Anak Muda Bisa Jadi Penggerak Utama Ekonomi Hijau Berkelanjutan
Kesadaran dunia internasional terhadap pertumbuhan berkelanjutan atau sustainability hingga saat ini semakin tinggi.
Penulis: Choirul Arifin
Editor: Adi Suhendi
Laporan Wartawan Tribunnews, Choirul Arifin
TRIBUNNEWS.COM, JAKARTA – Kesadaran dunia internasional terhadap pertumbuhan berkelanjutan atau sustainability hingga saat ini semakin tinggi.
Jika dianalisa lebih jauh, green economy atau ekonomi hijau menjadi sektor yang memiliki sumber lapangan kerja potensial bagi generasi muda.
Karena itu, sumber daya manusia yang mampu berkontribusi bagi kemajuan sosial, lingkungan, bahkan keberlanjutan industri secara keseluruhan sedang sangat dibutuhkan.
Dalam sesi Webinar 'Greendustry: Education and Skill for Sustainability Growth' di ajang Bright Future Festival yang digelar Sampoerna University dibedah lebih lanjut mengenai ekonomi hijau, lapangan kerja hijau.
Dikupas juga jenis keterampilan apa saja yang perlu disiapkan bagi generasi muda untuk menjadi “actor of change”, serta memberikan kontribusinya untuk keberlanjutan masa depan lebih cerah dan gemilang.
Tiga pembicara green warriors Indonesia, tampil sebagai pembiacara. Masing-masing adalah Ernest C Layman (CEO & Co-Founder Rekosistem), Denia Isetianti Permata (Founder & CEO Cleanomic), dan Daniel Sibbald (CMO & Co-Founder SINARI).
Baca juga: Singgung Green Economy, Menteri Basuki: Penghijauan Akan Dilakukan di Infrastruktur Indonesia
Daniel Sibblald mengatakan, kemajuan industri sustainability atau industri hijau terus berkembang pesat, terlebih saat ini sudah banyak masyarakat memahami dan mengetahui permasalahan lingkungan dengan berbagai solusi yang tersedia.
Namun akan lebih baik jika mengambil tindakan dan berkontribusi dari terkecil dan terdekat dulu.

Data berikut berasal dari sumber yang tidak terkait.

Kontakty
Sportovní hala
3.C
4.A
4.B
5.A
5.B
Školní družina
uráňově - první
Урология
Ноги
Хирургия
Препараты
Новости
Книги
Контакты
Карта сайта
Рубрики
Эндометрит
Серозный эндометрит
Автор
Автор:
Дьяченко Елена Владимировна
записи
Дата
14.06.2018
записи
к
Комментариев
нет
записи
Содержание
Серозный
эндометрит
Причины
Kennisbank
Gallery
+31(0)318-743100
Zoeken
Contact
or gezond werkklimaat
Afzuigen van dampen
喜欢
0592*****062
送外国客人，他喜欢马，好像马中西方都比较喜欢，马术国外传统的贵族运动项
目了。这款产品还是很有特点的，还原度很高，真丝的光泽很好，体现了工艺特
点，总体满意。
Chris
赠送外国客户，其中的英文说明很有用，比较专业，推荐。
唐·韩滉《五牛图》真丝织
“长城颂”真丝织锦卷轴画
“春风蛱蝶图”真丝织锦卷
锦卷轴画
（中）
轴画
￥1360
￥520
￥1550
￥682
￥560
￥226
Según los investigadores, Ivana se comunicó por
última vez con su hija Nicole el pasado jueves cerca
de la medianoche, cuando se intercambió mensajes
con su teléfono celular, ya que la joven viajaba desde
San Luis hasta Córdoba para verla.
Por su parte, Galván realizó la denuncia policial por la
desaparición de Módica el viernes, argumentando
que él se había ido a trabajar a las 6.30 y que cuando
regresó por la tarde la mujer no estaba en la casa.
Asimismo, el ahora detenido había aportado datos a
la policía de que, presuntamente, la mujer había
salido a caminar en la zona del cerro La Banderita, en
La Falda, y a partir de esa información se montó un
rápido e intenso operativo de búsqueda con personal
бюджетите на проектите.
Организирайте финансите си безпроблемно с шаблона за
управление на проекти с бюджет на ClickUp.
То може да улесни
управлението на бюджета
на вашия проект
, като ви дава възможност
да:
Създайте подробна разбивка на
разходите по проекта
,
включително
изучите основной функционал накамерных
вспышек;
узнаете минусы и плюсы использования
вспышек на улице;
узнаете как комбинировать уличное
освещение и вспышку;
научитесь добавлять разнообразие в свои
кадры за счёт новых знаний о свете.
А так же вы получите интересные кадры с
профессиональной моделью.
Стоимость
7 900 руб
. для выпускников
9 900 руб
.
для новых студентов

"Saat ini kita juga sedang memasuki era bonus demografi dimana jumlah masyarakat usia produktif sangat besar, sehingga kesempatan untuk berkontribusi pada green job adalah salah satu jawabannya,” jelas Daniel Sibbald.
CEO & Co-Founder Rekosistem Ernest C Layman mengutip riset WeForum di 2019 memaparkan, Indonesia saat ini masih menjadi penyumbang limbah makanan dan plastik terbesar kedua di dunia.
Sehingga, pemerintah kini ambisius untuk membenahi pengelolaan sampah, mengurangi produksi sampah hingga 30 persen di 2025, mengaplikasikan sistem keuangan berkelanjutan, serta mendukung Sustainable Development Goals (SDGs) dalam memerangi perubahan iklim.
Baca juga: Akselerasi Green Port di Terminal Multipurpose Labuan Bajo Melalui Technology Leadership
“Demi mendukung target ini, Rekosistem telah melakukan berbagai upaya melalui strategi keberlanjutan dan inovasi teknologi bagi ekosistem limbah dari hulu ke hilir, yang tentunya membutuhkan kerjasama dari seluruh pihak, terutama generasi muda," ujar Ernest.
Namun, sebagai aktor perubahan, perlu memiliki skill-set atau keterampilan yang perlu dikembangkan, seperti project management, kemampuan merangkai konsep, perencanaan, hingga eksekusi proyek, product management agar lebih memahami kebutuhan konsumen melalui produk yang ditawarkan, serta policy making sebagai pembuat kebijakan yang melibatkan keberlanjutan.